Work task =
After repeating the line containing "4. build executable", stop; until then, repeat each line of the listing below exactly, starting with the first.

*** Data to examine Section Begins ***

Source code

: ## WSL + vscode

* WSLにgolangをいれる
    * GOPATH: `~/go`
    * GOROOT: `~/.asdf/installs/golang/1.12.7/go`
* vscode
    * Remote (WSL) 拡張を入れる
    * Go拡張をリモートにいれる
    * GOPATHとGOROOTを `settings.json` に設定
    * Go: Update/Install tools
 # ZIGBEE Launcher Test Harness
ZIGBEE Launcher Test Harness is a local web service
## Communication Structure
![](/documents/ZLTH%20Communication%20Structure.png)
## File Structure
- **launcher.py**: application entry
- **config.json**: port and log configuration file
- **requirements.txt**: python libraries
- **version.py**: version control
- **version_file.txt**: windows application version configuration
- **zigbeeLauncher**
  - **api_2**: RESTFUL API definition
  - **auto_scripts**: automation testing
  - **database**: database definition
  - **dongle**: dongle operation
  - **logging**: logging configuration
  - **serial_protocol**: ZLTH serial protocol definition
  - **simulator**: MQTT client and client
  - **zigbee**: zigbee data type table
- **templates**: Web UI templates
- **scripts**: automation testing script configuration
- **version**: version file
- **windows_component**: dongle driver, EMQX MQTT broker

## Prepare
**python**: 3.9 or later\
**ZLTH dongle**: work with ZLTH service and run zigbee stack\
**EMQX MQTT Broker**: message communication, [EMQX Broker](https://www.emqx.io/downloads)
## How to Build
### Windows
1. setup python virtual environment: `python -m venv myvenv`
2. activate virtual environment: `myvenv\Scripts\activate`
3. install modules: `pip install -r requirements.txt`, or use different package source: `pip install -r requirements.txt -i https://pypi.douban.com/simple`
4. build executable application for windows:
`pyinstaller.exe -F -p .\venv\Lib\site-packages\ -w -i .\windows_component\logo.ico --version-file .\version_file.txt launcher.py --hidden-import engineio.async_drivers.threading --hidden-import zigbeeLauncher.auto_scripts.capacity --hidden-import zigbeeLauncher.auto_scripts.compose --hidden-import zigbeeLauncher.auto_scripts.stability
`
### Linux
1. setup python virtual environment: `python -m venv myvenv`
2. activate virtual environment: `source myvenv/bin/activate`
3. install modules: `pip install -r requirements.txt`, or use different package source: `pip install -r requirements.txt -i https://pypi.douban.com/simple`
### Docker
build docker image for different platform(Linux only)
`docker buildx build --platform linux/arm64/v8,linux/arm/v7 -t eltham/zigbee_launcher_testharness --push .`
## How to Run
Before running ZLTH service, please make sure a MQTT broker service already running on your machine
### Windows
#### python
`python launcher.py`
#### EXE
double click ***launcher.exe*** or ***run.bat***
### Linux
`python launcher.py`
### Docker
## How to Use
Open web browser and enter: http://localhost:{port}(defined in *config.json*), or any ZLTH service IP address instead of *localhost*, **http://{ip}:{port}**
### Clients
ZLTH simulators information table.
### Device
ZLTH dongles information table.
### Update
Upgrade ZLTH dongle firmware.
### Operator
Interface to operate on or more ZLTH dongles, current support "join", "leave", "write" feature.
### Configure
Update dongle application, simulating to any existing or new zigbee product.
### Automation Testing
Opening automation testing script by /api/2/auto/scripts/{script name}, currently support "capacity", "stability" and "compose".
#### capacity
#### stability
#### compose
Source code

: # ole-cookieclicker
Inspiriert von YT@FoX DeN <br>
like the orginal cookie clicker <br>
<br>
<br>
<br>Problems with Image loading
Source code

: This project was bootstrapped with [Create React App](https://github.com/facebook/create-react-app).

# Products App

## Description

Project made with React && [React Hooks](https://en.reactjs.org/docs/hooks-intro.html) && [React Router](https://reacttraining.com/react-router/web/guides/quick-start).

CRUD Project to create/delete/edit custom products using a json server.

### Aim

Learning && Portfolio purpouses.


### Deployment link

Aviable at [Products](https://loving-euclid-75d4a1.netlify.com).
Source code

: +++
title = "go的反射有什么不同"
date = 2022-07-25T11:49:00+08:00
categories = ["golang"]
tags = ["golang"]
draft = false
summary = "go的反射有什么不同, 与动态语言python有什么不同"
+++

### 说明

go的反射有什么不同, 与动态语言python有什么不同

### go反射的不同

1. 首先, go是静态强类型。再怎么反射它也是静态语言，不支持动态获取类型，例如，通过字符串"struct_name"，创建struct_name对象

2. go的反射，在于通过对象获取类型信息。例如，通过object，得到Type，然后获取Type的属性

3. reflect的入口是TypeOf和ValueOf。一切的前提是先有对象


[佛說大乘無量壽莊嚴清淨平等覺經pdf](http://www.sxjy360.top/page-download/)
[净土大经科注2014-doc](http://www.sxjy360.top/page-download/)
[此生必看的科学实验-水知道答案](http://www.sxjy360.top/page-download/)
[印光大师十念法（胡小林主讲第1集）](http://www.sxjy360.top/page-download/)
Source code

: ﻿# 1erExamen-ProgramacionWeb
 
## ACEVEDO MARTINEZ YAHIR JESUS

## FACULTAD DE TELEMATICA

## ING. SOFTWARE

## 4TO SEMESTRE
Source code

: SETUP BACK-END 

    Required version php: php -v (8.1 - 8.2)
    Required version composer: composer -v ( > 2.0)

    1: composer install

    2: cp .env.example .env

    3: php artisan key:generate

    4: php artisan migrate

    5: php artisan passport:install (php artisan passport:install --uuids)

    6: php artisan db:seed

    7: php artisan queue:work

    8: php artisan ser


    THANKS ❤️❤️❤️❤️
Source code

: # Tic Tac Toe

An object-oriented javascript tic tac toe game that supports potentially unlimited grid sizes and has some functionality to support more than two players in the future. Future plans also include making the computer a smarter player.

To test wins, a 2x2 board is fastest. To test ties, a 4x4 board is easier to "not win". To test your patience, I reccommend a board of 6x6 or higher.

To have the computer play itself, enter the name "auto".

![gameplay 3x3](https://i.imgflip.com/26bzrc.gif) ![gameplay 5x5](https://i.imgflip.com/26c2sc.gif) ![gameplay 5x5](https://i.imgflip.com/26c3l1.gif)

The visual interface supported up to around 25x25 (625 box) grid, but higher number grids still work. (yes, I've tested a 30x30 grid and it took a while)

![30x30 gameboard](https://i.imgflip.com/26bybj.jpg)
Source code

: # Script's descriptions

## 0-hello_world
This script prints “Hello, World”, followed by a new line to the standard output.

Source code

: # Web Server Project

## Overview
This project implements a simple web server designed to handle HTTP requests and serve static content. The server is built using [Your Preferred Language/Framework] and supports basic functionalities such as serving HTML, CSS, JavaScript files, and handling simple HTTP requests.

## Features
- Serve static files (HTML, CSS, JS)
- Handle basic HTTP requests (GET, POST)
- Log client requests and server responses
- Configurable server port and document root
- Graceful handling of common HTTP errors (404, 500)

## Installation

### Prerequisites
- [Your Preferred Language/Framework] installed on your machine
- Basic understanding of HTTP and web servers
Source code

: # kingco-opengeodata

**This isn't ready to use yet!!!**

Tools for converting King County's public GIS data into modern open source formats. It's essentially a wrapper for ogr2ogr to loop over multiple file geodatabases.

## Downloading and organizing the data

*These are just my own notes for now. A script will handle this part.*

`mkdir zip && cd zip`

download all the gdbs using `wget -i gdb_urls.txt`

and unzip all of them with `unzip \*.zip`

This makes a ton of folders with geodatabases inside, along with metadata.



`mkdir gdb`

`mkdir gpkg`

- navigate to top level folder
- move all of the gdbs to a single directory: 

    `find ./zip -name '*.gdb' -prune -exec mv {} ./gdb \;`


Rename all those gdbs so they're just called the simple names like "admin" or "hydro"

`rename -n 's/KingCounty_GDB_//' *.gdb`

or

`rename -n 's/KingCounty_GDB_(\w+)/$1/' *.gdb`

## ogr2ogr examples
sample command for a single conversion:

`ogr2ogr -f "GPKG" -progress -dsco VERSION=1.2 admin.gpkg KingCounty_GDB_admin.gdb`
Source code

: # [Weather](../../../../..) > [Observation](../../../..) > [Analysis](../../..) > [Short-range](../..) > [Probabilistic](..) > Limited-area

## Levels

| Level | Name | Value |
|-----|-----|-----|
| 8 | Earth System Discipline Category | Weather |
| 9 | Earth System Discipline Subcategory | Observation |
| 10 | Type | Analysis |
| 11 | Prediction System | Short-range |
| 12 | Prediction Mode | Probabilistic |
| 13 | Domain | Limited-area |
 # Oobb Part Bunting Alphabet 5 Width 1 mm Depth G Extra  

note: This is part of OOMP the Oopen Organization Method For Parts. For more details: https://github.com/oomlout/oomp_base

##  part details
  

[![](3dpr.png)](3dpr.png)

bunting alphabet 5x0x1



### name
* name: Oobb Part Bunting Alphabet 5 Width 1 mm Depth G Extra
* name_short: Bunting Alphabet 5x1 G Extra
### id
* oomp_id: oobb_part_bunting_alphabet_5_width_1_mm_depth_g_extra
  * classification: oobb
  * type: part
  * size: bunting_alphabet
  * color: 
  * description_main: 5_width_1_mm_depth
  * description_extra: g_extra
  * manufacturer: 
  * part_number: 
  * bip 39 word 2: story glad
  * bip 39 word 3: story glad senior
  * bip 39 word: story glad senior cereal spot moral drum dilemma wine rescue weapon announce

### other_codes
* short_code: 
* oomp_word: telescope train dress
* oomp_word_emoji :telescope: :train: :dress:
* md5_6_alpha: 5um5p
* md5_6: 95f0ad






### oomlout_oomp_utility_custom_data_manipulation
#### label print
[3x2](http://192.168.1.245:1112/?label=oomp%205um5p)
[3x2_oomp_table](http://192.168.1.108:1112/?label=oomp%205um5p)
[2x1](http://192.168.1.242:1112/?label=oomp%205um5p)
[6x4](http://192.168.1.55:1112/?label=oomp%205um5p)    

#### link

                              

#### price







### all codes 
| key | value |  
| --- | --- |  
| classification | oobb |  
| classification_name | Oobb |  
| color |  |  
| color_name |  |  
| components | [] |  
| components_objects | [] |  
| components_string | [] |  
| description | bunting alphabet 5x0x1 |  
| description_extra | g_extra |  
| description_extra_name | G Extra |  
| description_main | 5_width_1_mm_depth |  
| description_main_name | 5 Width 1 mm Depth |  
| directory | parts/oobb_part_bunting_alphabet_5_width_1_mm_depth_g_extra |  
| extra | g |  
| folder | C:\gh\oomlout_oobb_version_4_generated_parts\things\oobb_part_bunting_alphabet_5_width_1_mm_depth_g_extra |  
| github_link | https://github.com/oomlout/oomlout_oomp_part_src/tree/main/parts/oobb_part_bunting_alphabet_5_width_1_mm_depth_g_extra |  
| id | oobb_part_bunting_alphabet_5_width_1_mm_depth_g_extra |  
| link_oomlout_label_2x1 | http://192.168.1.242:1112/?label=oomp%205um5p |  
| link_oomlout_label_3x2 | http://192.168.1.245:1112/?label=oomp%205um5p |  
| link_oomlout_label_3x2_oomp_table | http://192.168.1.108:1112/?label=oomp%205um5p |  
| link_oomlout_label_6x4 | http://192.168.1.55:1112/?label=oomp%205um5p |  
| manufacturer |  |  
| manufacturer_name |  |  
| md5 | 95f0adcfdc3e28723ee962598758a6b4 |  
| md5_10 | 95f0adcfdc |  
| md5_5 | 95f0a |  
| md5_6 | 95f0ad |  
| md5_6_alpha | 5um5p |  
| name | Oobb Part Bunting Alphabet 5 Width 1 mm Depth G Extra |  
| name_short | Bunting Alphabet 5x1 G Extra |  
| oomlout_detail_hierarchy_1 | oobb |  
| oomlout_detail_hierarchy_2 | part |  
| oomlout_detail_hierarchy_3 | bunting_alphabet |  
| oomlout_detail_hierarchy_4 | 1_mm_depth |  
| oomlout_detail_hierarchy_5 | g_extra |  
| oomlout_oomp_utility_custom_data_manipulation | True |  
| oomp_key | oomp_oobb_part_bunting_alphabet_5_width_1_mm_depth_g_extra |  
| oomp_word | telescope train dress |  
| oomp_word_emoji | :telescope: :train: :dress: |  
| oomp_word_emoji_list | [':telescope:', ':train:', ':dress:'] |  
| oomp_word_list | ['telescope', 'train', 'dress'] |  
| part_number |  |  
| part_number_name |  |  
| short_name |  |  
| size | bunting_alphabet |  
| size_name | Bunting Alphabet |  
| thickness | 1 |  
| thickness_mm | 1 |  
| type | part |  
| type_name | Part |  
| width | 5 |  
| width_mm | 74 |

*** Data to examine Section Ends ***

Result =
Source code

: ## WSL + vscode

* WSLにgolangをいれる
    * GOPATH: `~/go`
    * GOROOT: `~/.asdf/installs/golang/1.12.7/go`
* vscode
    * Remote (WSL) 拡張を入れる
    * Go拡張をリモートにいれる
    * GOPATHとGOROOTを `settings.json` に設定
    * Go: Update/Install tools
 # ZIGBEE Launcher Test Harness
ZIGBEE Launcher Test Harness is a local web service
## Communication Structure
![](/documents/ZLTH%20Communication%20Structure.png)
## File Structure
- **launcher.py**: application entry
- **config.json**: port and log configuration file
- **requirements.txt**: python libraries
- **version.py**: version control
- **version_file.txt**: windows application version configuration
- **zigbeeLauncher**
  - **api_2**: RESTFUL API definition
  - **auto_scripts**: automation testing
  - **database**: database definition
  - **dongle**: dongle operation
  - **logging**: logging configuration
  - **serial_protocol**: ZLTH serial protocol definition
  - **simulator**: MQTT client and client
  - **zigbee**: zigbee data type table
- **templates**: Web UI templates
- **scripts**: automation testing script configuration
- **version**: version file
- **windows_component**: dongle driver, EMQX MQTT broker

## Prepare
**python**: 3.9 or later\
**ZLTH dongle**: work with ZLTH service and run zigbee stack\
**EMQX MQTT Broker**: message communication, [EMQX Broker](https://www.emqx.io/downloads)
## How to Build
### Windows
1. setup python virtual environment: `python -m venv myvenv`
2. activate virtual environment: `myvenv\Scripts\activate`
3. install modules: `pip install -r requirements.txt`, or use different package source: `pip install -r requirements.txt -i https://pypi.douban.com/simple`
4. build executable application for windows:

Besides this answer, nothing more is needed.